• [GIVEN PASSAGE]:
=====

New Now's Artists to Watch

New Now's Artists to Watch

Turning the spotlight on seven rising stars ahead of our 28 September New Now auction.

Turning the spotlight on seven rising stars ahead of our 28 September New Now auction.

Pat Phillips, A Horse With No Name, 2019. New Now New York.

Pat Phillips

Pat Phillips’ A Horse With No Name may be read as referencing the popular 1972 song by folk band America — an apt parallel for an artist examining his experiences as a Black man in the American South. Born in England and raised in Louisiana, Phillips combines his background as a graffiti artist with a focus on figuration to create surreal canvases layered in symbolism and meaning. The result is both intimate and universal, addressing personal and shared narratives of race and class. “My interest in cultural and subcultural Americana is not only a way to have more inclusive conversations through recognizable imagery,” he says, “but a way to address our own ignorance.” Phillips quickly gained recognition in 2019 when he was included in that year’s Whitney Biennial. Earlier in 2022, his work was the subject of Consumer Reports, a exhibition scrutinizing the wealth gap and society's relationship to goods, at the Jeffrey Deitch gallery.

Cindy Ji Hye Kim, Sore Throat, 2018. New Now New York.

Cindy Ji Hye Kim

At once sinister and amusing, the complex works of New York-based artist Cindy Ji Hye Kim explore personal psychological narratives — memory, fate, light vs dark, humor vs horror — which she renders with a playfully animated hand. Trained at the Rhode Island School of Design and the Yale School of Art, Kim creates her darkly poetic imagery in grisaille, a monochromatic drawing method traditionally associated with engraving. In Sore Throat, she combines multiple painterly and illustrative mediums: oil, acrylic, ink, charcoal, and graphite. "I think graphite has a wonderful combination of both shyness and aggression compared to other colors," Kim says. "It shines and fades in unexpected places.” Earlier this spring, Kim made her auction debut at Phillips in London following a sprint of recent solo exhibitions, including at Rodolphe Janssen and Casey Kaplan.

Ana Benaroya, Be My Baby, 2019. New Now New York.

Ana Benaroya

Recontextualizing the trope of the female nude, Ana Benaroya paints vibrant, muscular figures imbued with a sense of strength and desire. Her style is rooted in a love of classic comics and cartoon characters, like Spider-Man and the Teenage Mutant Ninja Turtles, which she juxtaposes with traditional notions of femininity. “These characters I paint, there’s nothing bashful about them,” the artist says. “Their bodies exist exactly as they want them to. Their limbs have no limits; they have no shame.” An MFA graduate of Yale, Benaroya currently works from her studio in Jersey City, New Jersey, with recent shows at Venus Over Manhattan and the Green Family Art Foundation in Dallas, Texas.

=====

• [PROVIDED MATERIAL]:

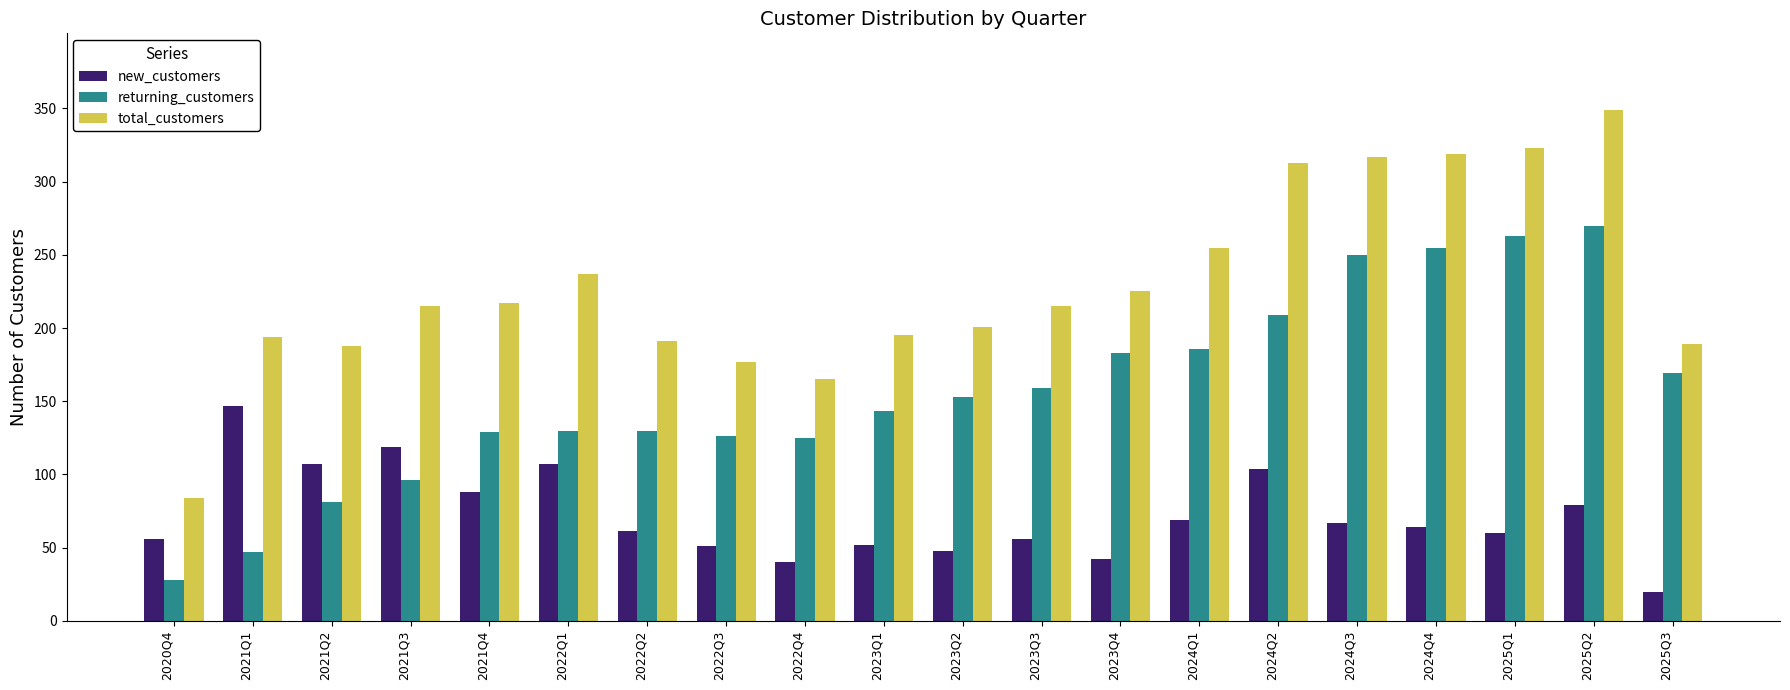

What is the value of the total_customers bar at the 17th from the left?

319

=====

• [QUESTIONS ON THE MATERIAL]:
A) In the New Now article, what country was Pat Phillips born in?
B) Name each medium that the New Now article says Cindy Ji Hye Kim combines in Sore Throat.
The listing has nothing to do with the New Now article.

• [ANSWERS BY ITEM NUMBER]:
A) England.

B) Oil, acrylic, ink, charcoal, and graphite.